Task item A
Reproduce everything in the hatch update thread from "Okay. I put" down to "to put them.".
Task item B
Answer these questions from the hatch update thread:
(i) How many eggs went into the incubator, and on what day and at what time?
(ii) Of the three cracked eggs opened, which one had a small bit of blood in it?
(iii) What did the poster see while candling that showed at least one egg is fertile?
Task item C
According to the hatch update thread, why did the poster candle the eggs as early as day 3?

Provided passage
■ ■ ■ ■ ■ ■ ■

# Update on my hatch.



## Chicks4me (Jan 21, 2013)

Okay. I put 24 eggs in on friday at 2pm. 
Today is day 3 and out of 24 eggs I have 21 left. 
3 of them had small cracks so I just decided to throw them instead of trying to do something like patch em up. I know it's only day 3 but I cracked them open to see if they had something in them by chance. the first one did not but the 2nd egg did have a small bit of blood in it. I guess it was fertile? the 3rd one didn't have anything. I ended up putting it down the toilet. I didn't know where to put them.


----------



## birdguy (Jan 15, 2013)

Make sure to wait a little longer is from what I heard, before you candle


----------



## Chicks4me (Jan 21, 2013)

Yeah.
I had 2 candle cuz of the cracks. I knew I had 2 eggs with cracks. But as I continued I saw a 3rd. Oh well. I have 21 eggs in. But as I was candling 4 cracks I realized that none of my ggs looked like what day 3 candled was supposed 2 look like. 

So I candled 4 more like 10 min ago. At least 1 is fertile cuz I saw some vines.


----------



## Apyl (Jun 20, 2012)

■ ■ ■ ■ ■ ■ ■

Provided material
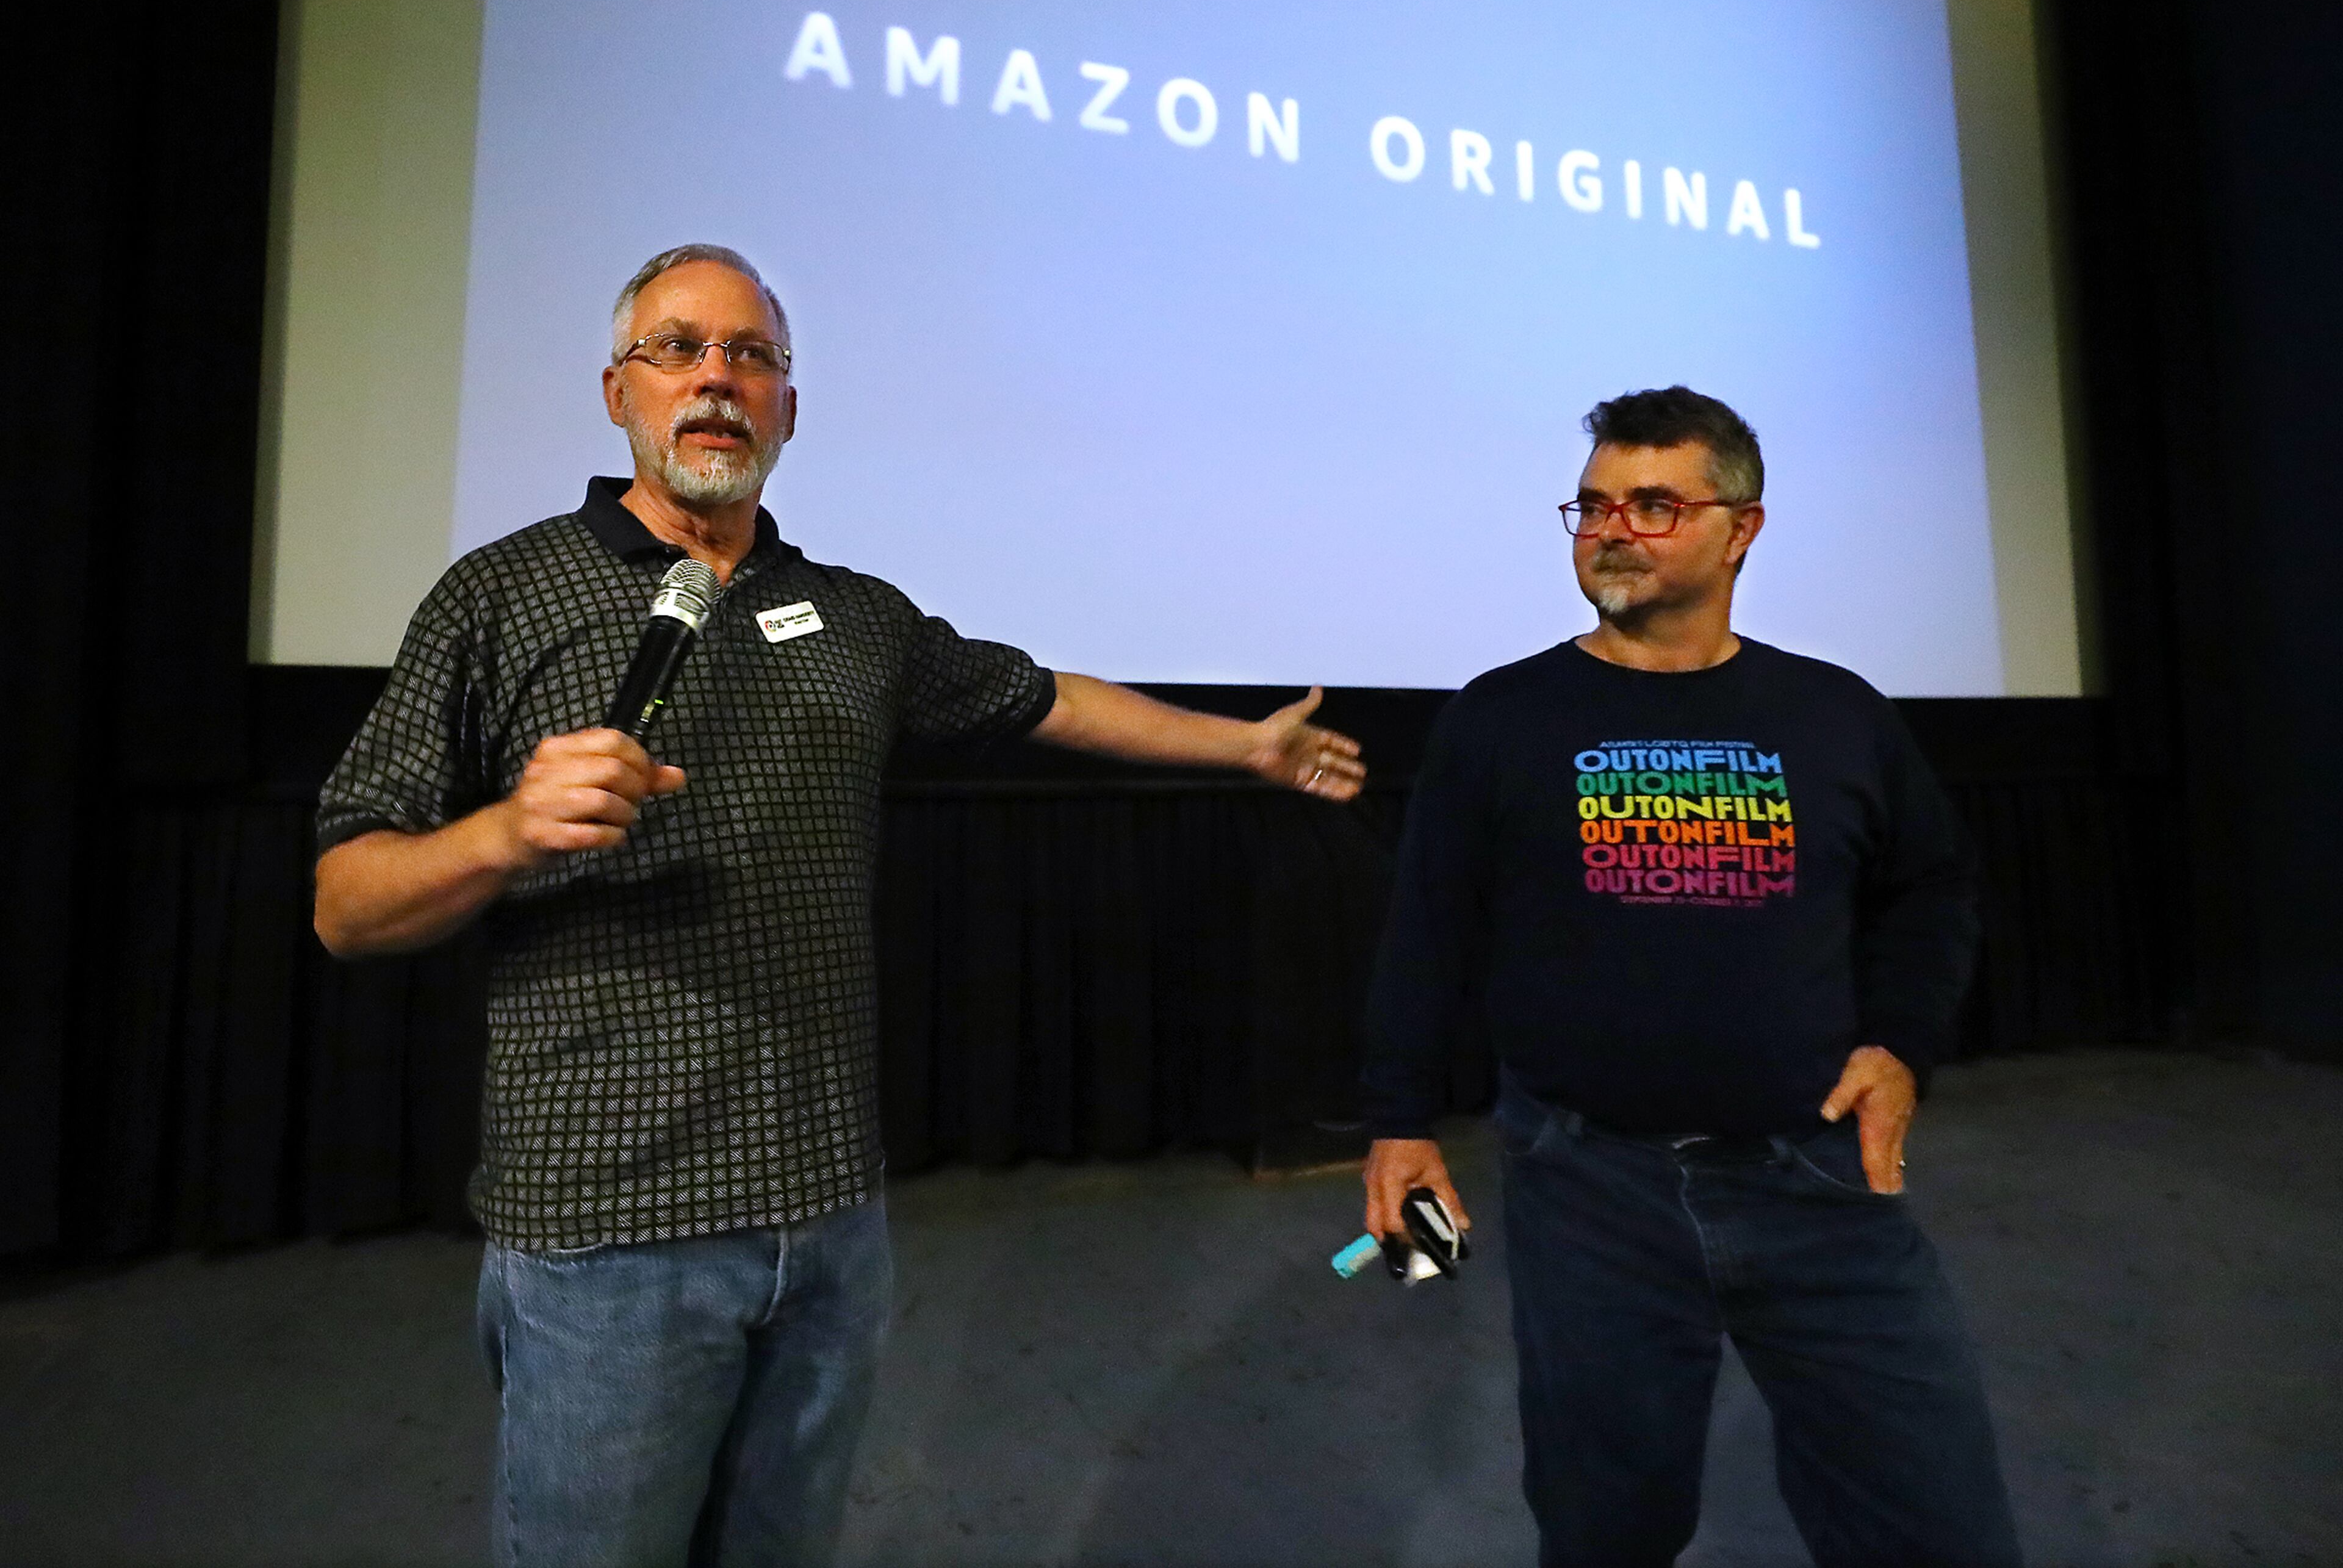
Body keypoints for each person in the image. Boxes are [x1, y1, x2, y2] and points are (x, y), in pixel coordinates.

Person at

■ ■ ■ ■ ■ ■ ■

Response area A
Okay. I put 24 eggs in on friday at 2pm. 
Today is day 3 and out of 24 eggs I have 21 left. 
3 of them had small cracks so I just decided to throw them instead of trying to do something like patch em up. I know it's only day 3 but I cracked them open to see if they had something in them by chance. the first one did not but the 2nd egg did have a small bit of blood in it. I guess it was fertile? the 3rd one didn't have anything. I ended up putting it down the toilet. I didn't know where to put them.

Response area B
(i) 24 eggs, on Friday at 2pm.
(ii) The second egg.
(iii) Some vines.

Response area C
The poster had to candle because of the cracks. Two eggs were known to be cracked, and candling turned up a third.